The securities have the former structure of Fannie Mae MBS (including a 55-day delay as opposed to Freddie Mac’s 45-day delay) and the disclosures and policies that had been common to Freddie Mac securities. Investors generally do not need to know which company purchased the mortgages in the first place.

By combining these two securities markets, the U.S. housing finance system gets an exceptionally liquid TBA market—the second biggest bond market in the world—where investors can efficiently buy and sell highly sought-after securities with great confidence.

The path forward

While the UMBS has gone live with the first settlement of UMBS transactions, there remains work to be done and opportunities to be explored.

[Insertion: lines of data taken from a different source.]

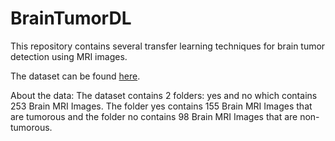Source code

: # BrainTumorDL

This repository contains several transfer learning techniques for brain tumor detection using MRI images.

The dataset can be found [here](https://www.kaggle.com/datasets/navoneel/brain-mri-images-for-brain-tumor-detection).

About the data:
The dataset contains 2 folders: yes and no which contains 253 Brain MRI Images. The folder yes contains 155 Brain MRI Images that are tumorous and the folder no contains 98 Brain MRI Images that are non-tumorous.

Investors in legacy Freddie Mac 45-day payment delay Gold PCs and certain other securities will have the option to exchange those securities for 55-day UMBS for the foreseeable future, and Freddie Mac maintains two paths for them to do so, including through broker-dealers on our Dealer Direct platform and directly through the Tradeweb platform.

Common Securitization Solutions will be monitoring and adjusting the CSP over time to ensure it works without friction and to the benefit of investors and sellers. That includes not just those who buy and sell on the platform today, but potential new entrants who may be drawn to the larger, more vibrant and fungible market. 

And finally, we will watch to see how much and how well the TBA market for UMBS benefits the nation’s homebuyers. That’s a key part of our mission, and we are absolutely committed to it.